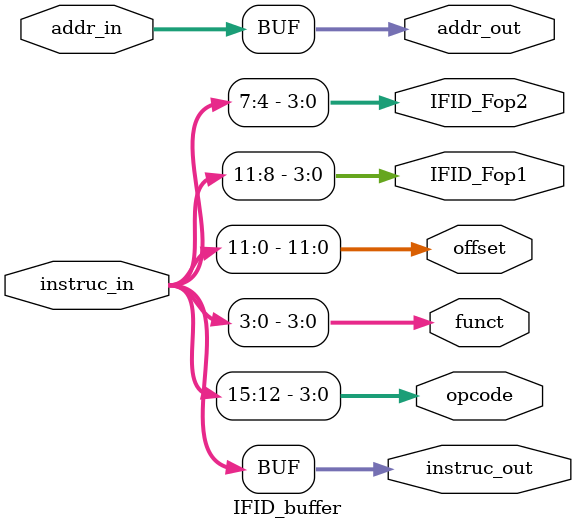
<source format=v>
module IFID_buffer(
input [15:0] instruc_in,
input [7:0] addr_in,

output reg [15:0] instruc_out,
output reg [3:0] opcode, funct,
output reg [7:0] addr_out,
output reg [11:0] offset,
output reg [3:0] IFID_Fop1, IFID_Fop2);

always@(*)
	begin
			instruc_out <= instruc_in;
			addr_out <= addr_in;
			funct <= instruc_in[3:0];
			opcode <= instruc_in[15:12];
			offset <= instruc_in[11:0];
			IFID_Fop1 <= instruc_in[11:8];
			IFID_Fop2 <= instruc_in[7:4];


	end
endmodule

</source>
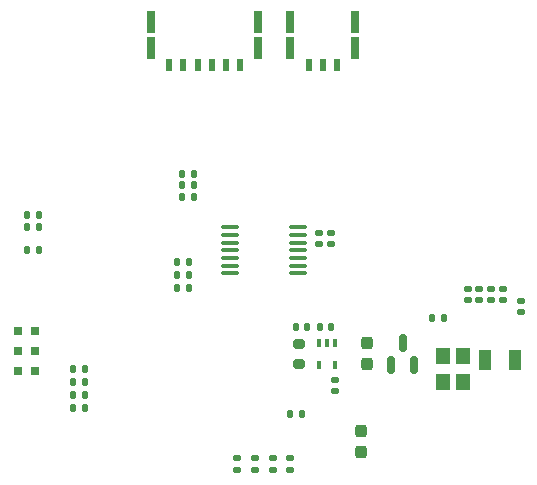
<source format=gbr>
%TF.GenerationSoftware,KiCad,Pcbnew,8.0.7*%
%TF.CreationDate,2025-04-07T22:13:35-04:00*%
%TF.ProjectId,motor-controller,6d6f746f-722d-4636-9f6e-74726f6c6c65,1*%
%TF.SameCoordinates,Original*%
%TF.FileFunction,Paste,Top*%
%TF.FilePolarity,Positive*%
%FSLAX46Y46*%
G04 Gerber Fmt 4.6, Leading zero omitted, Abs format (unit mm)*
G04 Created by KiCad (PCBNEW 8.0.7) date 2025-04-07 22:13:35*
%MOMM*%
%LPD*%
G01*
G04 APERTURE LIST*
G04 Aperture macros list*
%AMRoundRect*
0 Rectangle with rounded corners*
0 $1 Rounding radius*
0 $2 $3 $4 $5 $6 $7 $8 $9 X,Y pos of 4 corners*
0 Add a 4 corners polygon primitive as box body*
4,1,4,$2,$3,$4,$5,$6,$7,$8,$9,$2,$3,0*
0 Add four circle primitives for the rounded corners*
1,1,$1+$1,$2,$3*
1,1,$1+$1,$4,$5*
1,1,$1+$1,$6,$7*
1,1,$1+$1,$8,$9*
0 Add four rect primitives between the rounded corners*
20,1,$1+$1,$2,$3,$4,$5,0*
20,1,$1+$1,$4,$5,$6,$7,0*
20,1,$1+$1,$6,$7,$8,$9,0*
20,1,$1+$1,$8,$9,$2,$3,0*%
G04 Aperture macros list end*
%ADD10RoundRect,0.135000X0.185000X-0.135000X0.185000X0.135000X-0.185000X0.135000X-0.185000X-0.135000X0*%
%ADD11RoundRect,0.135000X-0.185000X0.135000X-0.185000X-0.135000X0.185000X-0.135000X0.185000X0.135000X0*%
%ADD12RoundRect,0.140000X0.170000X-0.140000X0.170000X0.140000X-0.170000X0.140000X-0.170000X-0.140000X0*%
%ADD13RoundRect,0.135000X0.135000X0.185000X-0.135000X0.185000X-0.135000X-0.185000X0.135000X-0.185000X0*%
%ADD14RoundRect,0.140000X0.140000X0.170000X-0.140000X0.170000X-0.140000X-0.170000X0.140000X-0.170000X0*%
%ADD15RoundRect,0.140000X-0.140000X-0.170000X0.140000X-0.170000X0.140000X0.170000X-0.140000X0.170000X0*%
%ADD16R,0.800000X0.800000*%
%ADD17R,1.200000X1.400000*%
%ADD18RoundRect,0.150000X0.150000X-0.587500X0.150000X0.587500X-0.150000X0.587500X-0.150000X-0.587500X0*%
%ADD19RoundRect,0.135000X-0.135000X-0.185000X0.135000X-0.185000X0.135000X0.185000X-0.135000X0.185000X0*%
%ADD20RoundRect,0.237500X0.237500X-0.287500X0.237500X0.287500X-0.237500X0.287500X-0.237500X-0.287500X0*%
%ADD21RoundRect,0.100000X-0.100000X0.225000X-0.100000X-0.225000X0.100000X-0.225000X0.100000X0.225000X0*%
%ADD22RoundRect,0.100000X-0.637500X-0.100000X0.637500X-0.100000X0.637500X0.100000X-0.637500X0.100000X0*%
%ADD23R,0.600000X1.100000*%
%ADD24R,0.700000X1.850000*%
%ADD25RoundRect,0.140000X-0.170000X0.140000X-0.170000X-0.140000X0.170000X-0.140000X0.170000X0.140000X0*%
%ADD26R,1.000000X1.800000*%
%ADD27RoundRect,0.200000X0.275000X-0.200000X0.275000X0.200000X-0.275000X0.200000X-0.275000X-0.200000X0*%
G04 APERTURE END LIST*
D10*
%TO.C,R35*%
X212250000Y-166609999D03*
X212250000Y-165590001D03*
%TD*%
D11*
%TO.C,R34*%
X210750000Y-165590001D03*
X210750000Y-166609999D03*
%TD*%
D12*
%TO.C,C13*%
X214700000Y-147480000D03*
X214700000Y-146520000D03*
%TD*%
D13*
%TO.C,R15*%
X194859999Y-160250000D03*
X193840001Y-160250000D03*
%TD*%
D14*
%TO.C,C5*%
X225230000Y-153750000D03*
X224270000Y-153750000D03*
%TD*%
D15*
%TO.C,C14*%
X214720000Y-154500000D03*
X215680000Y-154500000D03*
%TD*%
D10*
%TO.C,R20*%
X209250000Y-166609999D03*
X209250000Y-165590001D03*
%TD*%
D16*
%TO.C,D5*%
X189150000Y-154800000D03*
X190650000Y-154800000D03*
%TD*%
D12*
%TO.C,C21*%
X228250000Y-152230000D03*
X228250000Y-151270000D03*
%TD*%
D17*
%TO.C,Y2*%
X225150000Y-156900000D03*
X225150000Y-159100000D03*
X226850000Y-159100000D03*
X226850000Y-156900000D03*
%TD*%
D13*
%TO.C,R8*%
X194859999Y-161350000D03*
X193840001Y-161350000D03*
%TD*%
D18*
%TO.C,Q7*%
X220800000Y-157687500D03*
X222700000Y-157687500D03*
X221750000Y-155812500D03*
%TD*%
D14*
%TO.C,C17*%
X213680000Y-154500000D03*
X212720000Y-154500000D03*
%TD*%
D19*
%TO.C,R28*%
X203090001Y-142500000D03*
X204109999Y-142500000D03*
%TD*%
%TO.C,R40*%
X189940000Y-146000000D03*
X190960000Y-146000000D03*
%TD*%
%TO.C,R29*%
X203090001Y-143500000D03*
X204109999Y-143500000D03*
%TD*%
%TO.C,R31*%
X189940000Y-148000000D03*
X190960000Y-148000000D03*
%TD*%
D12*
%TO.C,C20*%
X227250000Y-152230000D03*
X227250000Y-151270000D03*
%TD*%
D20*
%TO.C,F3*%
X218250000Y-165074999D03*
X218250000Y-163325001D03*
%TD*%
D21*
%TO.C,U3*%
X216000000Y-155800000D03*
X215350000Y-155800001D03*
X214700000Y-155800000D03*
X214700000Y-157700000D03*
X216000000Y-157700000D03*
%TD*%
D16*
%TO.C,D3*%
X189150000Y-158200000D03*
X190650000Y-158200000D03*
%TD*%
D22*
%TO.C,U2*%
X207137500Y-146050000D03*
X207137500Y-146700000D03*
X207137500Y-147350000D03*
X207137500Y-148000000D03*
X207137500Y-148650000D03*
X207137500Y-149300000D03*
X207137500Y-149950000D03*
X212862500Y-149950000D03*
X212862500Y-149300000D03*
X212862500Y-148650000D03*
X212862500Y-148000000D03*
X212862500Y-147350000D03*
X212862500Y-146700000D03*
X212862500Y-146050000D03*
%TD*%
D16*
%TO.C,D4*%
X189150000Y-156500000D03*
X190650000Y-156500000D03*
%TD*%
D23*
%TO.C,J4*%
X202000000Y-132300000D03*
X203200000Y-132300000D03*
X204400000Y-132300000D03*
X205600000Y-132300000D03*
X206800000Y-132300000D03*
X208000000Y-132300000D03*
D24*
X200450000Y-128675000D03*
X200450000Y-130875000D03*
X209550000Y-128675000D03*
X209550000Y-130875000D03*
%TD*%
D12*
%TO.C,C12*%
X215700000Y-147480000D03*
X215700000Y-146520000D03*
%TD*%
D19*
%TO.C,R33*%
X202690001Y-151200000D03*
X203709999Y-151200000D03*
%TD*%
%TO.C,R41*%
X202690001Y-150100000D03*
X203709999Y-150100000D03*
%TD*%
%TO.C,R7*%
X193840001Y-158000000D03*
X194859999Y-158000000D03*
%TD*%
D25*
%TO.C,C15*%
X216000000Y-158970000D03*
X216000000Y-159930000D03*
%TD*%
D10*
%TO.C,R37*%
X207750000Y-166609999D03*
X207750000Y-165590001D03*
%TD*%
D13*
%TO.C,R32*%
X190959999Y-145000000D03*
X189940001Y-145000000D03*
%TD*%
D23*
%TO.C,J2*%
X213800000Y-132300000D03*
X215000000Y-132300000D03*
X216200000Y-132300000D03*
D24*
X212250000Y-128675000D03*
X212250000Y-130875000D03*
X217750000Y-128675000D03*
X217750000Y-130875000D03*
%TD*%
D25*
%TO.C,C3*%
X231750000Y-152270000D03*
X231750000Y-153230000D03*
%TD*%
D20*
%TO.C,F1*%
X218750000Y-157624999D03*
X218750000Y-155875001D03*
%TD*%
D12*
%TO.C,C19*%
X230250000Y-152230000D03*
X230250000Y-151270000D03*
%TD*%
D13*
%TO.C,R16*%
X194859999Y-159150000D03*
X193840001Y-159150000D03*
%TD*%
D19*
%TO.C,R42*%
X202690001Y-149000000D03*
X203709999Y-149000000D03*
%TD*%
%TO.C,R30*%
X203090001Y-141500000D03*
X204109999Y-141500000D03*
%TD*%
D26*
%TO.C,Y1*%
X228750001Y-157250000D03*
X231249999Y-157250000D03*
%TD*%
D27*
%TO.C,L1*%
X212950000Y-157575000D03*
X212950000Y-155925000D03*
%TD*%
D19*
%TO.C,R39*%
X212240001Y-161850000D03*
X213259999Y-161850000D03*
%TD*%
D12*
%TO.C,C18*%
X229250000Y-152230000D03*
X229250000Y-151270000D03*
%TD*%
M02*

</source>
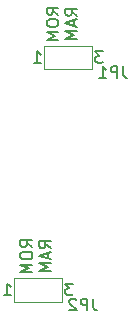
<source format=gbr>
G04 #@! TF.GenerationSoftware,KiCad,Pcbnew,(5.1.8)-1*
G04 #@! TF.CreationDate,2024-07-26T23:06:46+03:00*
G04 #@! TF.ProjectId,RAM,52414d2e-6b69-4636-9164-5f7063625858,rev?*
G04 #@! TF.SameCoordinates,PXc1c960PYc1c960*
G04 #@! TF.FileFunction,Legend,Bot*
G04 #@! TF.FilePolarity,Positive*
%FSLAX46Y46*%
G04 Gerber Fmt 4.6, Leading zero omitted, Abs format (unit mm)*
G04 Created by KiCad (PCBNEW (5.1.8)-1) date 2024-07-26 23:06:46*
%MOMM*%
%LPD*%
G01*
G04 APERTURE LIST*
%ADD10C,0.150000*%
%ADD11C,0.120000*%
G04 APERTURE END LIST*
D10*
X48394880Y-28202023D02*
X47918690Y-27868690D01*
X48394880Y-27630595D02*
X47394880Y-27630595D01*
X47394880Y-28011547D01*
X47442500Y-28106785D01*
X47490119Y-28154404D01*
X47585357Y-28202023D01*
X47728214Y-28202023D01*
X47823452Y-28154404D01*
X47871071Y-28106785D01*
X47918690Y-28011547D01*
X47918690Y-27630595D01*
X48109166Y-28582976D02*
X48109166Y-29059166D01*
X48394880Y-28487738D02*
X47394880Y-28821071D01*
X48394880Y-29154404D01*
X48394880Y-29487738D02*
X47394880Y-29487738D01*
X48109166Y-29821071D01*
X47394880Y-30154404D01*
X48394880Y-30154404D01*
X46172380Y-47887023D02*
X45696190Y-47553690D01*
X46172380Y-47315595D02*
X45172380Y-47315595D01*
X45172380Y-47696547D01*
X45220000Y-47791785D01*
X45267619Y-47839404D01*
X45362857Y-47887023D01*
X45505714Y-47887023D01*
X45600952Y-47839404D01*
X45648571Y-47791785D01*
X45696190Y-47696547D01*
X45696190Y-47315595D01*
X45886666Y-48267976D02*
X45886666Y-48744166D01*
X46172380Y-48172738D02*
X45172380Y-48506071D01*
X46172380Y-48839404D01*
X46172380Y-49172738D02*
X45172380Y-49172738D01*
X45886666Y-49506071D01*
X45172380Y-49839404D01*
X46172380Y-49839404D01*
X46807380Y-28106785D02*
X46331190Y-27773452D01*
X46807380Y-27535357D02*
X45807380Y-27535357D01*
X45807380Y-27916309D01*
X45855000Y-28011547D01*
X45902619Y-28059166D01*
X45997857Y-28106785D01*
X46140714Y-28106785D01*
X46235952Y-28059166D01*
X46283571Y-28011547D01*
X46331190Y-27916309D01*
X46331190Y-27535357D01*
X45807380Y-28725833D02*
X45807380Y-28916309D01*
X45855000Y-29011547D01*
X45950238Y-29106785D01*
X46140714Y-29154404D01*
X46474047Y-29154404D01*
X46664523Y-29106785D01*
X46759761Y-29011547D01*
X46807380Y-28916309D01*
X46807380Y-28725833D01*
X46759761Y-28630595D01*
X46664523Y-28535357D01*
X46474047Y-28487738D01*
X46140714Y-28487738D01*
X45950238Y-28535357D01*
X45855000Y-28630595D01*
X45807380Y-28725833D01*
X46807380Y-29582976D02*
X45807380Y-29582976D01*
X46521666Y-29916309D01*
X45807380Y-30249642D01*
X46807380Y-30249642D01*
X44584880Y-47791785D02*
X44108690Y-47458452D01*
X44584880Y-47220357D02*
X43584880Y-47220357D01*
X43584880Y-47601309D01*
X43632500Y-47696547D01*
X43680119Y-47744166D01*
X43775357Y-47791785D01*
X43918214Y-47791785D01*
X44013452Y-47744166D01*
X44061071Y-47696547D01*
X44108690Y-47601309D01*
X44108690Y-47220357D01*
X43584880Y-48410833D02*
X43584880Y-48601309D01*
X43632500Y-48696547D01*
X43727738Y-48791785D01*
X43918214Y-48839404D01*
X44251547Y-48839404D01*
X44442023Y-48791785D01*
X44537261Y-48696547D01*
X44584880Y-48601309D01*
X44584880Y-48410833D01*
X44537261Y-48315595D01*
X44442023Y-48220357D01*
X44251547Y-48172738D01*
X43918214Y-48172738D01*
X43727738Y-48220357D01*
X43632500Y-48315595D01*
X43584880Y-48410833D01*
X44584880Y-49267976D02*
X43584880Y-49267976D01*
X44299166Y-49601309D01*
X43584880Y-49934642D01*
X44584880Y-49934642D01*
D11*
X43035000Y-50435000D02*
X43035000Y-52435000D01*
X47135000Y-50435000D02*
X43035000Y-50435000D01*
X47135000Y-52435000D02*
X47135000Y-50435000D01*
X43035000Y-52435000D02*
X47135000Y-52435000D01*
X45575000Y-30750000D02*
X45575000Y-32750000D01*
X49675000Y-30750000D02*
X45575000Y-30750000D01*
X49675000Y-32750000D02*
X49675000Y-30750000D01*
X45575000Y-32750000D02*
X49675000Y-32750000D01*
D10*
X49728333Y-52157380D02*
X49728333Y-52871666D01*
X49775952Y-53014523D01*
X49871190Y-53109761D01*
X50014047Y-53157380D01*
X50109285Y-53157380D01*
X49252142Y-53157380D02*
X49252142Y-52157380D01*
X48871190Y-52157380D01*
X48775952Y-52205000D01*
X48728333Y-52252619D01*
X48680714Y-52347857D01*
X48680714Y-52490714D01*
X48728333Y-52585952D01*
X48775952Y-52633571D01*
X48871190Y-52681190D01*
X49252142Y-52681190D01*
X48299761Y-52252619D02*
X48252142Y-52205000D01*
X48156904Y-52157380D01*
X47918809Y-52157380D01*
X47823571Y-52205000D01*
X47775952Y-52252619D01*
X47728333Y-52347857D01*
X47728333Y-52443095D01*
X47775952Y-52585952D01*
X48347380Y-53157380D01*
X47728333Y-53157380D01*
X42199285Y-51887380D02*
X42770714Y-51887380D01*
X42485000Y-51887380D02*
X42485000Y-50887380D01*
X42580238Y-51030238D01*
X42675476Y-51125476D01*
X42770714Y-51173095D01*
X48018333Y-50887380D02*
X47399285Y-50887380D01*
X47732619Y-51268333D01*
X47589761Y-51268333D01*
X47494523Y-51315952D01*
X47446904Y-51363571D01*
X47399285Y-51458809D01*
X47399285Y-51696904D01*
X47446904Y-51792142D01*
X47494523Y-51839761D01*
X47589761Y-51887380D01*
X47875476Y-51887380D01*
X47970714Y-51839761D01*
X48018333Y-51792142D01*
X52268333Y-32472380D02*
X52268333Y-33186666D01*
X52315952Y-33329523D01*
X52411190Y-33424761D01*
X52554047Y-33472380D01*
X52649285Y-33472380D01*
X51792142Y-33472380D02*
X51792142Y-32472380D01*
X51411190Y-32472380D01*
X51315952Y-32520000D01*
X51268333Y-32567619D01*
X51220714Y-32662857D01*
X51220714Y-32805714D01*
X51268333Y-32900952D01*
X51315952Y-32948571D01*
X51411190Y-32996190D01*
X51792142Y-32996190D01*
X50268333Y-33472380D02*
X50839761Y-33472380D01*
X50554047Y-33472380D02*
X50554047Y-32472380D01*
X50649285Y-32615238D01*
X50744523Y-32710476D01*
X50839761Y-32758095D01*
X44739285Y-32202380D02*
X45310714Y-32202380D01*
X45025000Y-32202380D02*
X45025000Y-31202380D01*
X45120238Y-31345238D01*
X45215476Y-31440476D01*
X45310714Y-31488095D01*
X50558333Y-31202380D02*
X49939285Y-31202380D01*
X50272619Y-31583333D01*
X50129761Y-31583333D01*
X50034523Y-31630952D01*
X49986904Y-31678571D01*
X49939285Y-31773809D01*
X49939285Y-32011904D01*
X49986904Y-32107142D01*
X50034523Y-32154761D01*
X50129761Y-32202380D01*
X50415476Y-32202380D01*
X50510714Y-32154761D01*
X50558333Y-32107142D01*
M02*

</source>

::::::

● WHAT IS EXPECTED
Go back to the listing above. Copy word for word the lines from the one with "X218250000Y-165074999D03*" through the one with "X212250000Y-130875000D03*", and nothing more.

● TASK OUTPUT
X218250000Y-165074999D03*
X218250000Y-163325001D03*
%TD*%
D21*
%TO.C,U3*%
X216000000Y-155800000D03*
X215350000Y-155800001D03*
X214700000Y-155800000D03*
X214700000Y-157700000D03*
X216000000Y-157700000D03*
%TD*%
D16*
%TO.C,D3*%
X189150000Y-158200000D03*
X190650000Y-158200000D03*
%TD*%
D22*
%TO.C,U2*%
X207137500Y-146050000D03*
X207137500Y-146700000D03*
X207137500Y-147350000D03*
X207137500Y-148000000D03*
X207137500Y-148650000D03*
X207137500Y-149300000D03*
X207137500Y-149950000D03*
X212862500Y-149950000D03*
X212862500Y-149300000D03*
X212862500Y-148650000D03*
X212862500Y-148000000D03*
X212862500Y-147350000D03*
X212862500Y-146700000D03*
X212862500Y-146050000D03*
%TD*%
D16*
%TO.C,D4*%
X189150000Y-156500000D03*
X190650000Y-156500000D03*
%TD*%
D23*
%TO.C,J4*%
X202000000Y-132300000D03*
X203200000Y-132300000D03*
X204400000Y-132300000D03*
X205600000Y-132300000D03*
X206800000Y-132300000D03*
X208000000Y-132300000D03*
D24*
X200450000Y-128675000D03*
X200450000Y-130875000D03*
X209550000Y-128675000D03*
X209550000Y-130875000D03*
%TD*%
D12*
%TO.C,C12*%
X215700000Y-147480000D03*
X215700000Y-146520000D03*
%TD*%
D19*
%TO.C,R33*%
X202690001Y-151200000D03*
X203709999Y-151200000D03*
%TD*%
%TO.C,R41*%
X202690001Y-150100000D03*
X203709999Y-150100000D03*
%TD*%
%TO.C,R7*%
X193840001Y-158000000D03*
X194859999Y-158000000D03*
%TD*%
D25*
%TO.C,C15*%
X216000000Y-158970000D03*
X216000000Y-159930000D03*
%TD*%
D10*
%TO.C,R37*%
X207750000Y-166609999D03*
X207750000Y-165590001D03*
%TD*%
D13*
%TO.C,R32*%
X190959999Y-145000000D03*
X189940001Y-145000000D03*
%TD*%
D23*
%TO.C,J2*%
X213800000Y-132300000D03*
X215000000Y-132300000D03*
X216200000Y-132300000D03*
D24*
X212250000Y-128675000D03*
X212250000Y-130875000D03*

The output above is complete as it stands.